It’s odd to see hulking animals as large as the jeep you’re sitting in delicately sucking up proffered carrots through lips the size of gaps in sofa cushions. Like watching Arnold Schwarzenegger – in his bulked-up prime – figure skating.
Arnie’s Terminator character famously said ‘I’ll be back’. But that’s far from certain for these magnificent beasts: even then, 10 years ago, they were just four of the last six Northern white rhinoceroses left on the planet.
It was on a safari trip to Ol Pejeta Conservancy, Kenya, in 2013 when I watched them eating carrots handed to them by their keepers. The intervening decade has seen the deaths of two captive females at San Diego Zoo and of the last two males at Ol Pejeta. The remaining two females are the daughter and granddaughter of Sudan, the last male. Thus, the Northern white rhino is functionally extinct.
However, scientists are currently perfecting techniques to use cryopreserved semen, eggs and other tissues from surviving and deceased individuals to produce viable embryos by IVF, which can then be implanted in Southern white rhino surrogates (neither of the remaining females can gestate a calf) in the hope of resurrecting a population.
Contrasting fates of white rhinos
The white rhino (Ceratotherium simum) diverged into Northern and Southern subspecies (we’ll call them NWR and SWR respectively) just under a million years ago, but they retain a high degree of genetic similarity.
The NWR inhabited grasslands sandwiched between the Sahara, the Congo Basin and the Nile, mostly across modern-day Chad, the Central African Republic, Sudan, South Sudan and the Democratic Republic of Congo. Until the 20th century, they are likely to have numbered in the tens of thousands. In contrast, their southern cousins were heavily hunted.

The last century, however, saw a dramatic reversal of fortunes, with strict protections and game ranching in southern Africa increasing the SWR population, while political instability, warfare and associated poaching decimated NWRs, particularly since the 1970s. There is therefore a clear argument that we have a collective moral obligation to save them.
Ecologically too, there’s a good rationale. Many conservationists rightly criticise the disproportionate resources and public attention monopolised by large charismatic species. But the white rhino – unlike say, the cute and cuddly panda – is a keystone mega-herbivore whose grazing has significant impacts on habitat structure and heterogeneity, and its extinction from its northern range has resulted in an impoverished ecosystem.
However, although the concept of ‘de-extinction’ is exciting, and could revolutionise the future of conservation, this project raises questions over how limited resources should be prioritised.
Rhinos as a whole are not under threat
The technology required to resurrect the NWR is intensive and expensive. And it is not as if the species as a whole is under threat. There are some distinctions between Northern and Southern rhinos. But does it warrant the use of advanced cellular biology to recreate NWR embryos in vitro when, ecologically speaking, the SWR would be a perfectly good substitute for introduction into former NWR habitat?
And also, assuming that the labs involved can successfully produce NWR calves within the next decade, it is unclear whether the threats that wiped them out in the first place will be sufficiently reduced to allow for successful reintroductions. Or even whether such founder populations would have sufficient genetic diversity for long-term viability.
So I’m in two minds about saving the Northern white rhino – a process known as de-extinction. I was enormously privileged to be among the relatively few people on our planet to have seen living NWRs in their fuzzy-eared glory. And it is true that if the last two females, Najin and her daughter Fatu, died without progeny the world would seem a smaller, emptier place.
Legalising the sale of rhino horns
But this is ultimately just one subspecies of a relatively numerous rhino, and wildlife the world over (including other rhino species) is going to hell in a handbasket.

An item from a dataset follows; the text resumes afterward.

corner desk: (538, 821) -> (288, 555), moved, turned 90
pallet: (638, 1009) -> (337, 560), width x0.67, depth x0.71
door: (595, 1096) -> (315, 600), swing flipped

Cooking up lab-grown rhinos with little prospect of their safe reintroduction to the wild would seem a waste of money and resources.

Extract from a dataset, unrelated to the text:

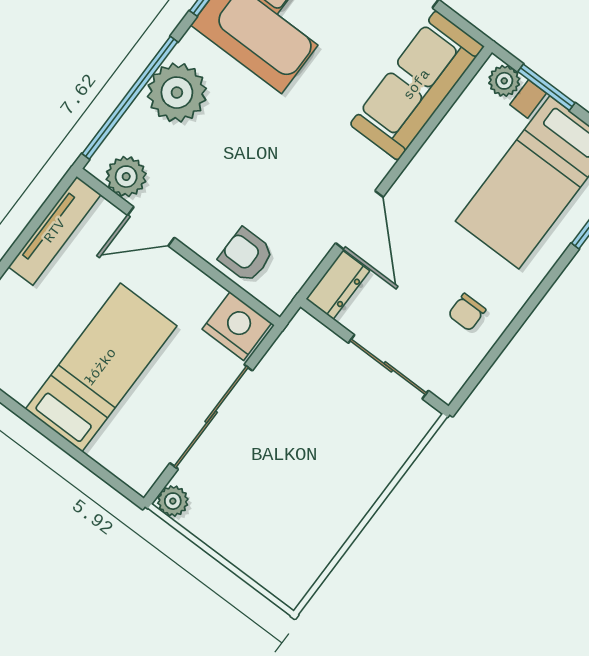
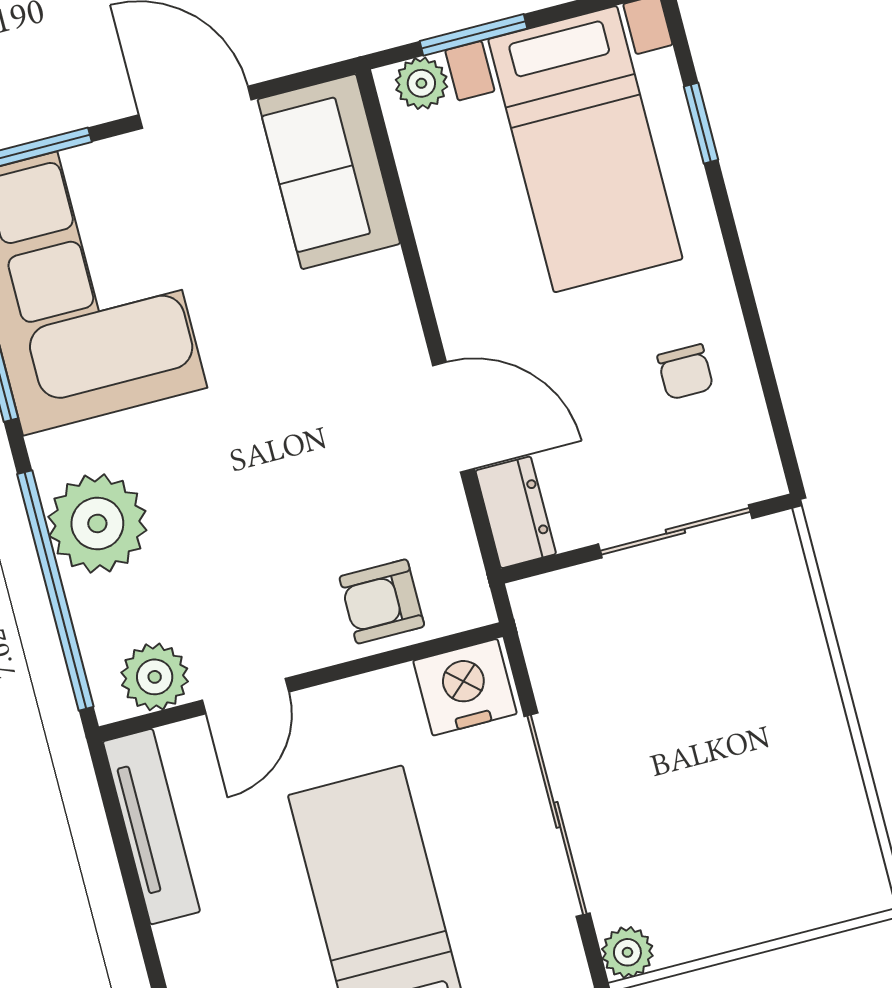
sofa: (417, 85) -> (329, 171), width x0.73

A measure that could potentially address some of these criticisms would be to legalise the international trade in rhino horn. The ban maintained by CITES is counter-productive, having merely ceded the market to organised crime and helped inflate the value of the horn to the point where it fetches higher prices than diamonds or cocaine, despite bearing no material difference to your toenail clippings (both being made of keratin).
This is certainly controversial and should be approached tentatively. However, managing small populations of rhinos for regular dehorning, and a Central Selling Organisation to regulate the trade, could sustainably meet much of the estimated black market demand. At the same time it would undermine the illegal trade driving poaching. Profits could be invested in local communities, and perhaps in biotechnology, to resurrect NWR into a safer world.
Whatever the future of the NWR, these technologies could, provided they aren’t used as an excuse for complacency in conservation, be valuable tools to have in our back pocket. But at this rate we may end up having to ‘de-extinct’ a lot more than one subspecies.
So many other creatures on our planet are under imminent threat.